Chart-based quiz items
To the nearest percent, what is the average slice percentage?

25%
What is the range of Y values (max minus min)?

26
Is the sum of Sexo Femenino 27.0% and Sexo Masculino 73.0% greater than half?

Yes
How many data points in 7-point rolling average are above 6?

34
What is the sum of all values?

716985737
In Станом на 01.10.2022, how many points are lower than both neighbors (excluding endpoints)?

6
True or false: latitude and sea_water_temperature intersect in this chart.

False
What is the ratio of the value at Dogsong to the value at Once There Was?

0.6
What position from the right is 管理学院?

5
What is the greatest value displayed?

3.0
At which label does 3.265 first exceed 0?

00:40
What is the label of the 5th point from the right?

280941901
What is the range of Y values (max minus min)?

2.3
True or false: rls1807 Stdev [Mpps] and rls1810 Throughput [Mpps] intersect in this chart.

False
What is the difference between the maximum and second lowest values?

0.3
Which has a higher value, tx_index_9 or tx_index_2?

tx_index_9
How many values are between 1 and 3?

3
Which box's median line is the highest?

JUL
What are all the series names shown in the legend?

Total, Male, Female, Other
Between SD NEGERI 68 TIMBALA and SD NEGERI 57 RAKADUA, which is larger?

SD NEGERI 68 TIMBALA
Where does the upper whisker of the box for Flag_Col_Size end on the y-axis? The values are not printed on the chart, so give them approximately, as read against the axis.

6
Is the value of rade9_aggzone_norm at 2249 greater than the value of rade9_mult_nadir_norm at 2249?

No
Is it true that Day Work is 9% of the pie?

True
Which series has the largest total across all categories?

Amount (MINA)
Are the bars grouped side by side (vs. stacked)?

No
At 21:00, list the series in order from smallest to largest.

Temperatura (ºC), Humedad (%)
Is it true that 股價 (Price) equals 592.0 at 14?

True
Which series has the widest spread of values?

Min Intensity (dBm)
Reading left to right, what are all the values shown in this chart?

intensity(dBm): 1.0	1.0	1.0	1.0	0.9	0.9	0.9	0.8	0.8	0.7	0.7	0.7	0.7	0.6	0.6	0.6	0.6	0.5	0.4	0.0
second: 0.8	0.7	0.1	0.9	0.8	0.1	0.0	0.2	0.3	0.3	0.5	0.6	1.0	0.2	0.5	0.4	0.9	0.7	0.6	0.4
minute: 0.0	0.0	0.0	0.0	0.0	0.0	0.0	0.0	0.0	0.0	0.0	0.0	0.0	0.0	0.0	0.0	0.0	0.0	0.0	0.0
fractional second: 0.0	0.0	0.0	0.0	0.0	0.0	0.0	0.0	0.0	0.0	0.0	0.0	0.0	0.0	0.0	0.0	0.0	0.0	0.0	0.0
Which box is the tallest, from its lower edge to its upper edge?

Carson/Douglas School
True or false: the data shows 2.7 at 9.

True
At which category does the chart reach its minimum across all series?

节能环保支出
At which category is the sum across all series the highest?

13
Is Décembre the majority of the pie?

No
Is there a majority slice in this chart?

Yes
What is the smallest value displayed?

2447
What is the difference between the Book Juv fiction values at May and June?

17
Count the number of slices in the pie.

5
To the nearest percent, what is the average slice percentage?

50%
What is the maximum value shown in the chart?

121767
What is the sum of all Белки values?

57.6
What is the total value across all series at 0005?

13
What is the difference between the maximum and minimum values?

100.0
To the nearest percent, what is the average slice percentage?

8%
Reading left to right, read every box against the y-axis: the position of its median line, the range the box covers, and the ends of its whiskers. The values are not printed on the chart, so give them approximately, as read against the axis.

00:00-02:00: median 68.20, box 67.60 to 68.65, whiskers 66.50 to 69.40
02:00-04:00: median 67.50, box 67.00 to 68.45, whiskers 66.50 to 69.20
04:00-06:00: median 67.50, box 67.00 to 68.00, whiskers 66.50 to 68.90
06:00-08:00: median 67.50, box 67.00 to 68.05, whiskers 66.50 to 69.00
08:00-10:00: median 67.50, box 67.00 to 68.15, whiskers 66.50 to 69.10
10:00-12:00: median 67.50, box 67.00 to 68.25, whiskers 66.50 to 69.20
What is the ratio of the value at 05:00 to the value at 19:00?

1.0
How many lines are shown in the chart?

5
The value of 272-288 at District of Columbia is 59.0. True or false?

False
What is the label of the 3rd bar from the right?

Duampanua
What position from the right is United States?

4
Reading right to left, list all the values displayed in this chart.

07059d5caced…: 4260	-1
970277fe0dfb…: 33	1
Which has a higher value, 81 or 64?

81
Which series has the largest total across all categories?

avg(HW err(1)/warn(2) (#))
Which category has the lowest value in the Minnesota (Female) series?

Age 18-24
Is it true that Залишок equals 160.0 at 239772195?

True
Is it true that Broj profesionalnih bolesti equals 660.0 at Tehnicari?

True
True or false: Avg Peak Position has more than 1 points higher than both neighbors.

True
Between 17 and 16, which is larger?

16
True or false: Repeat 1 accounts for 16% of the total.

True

> Problem details
Please count the lines of the records that contain the string "displayed", treating uppercase and lowercase as different, and give only that number.

> Output below
3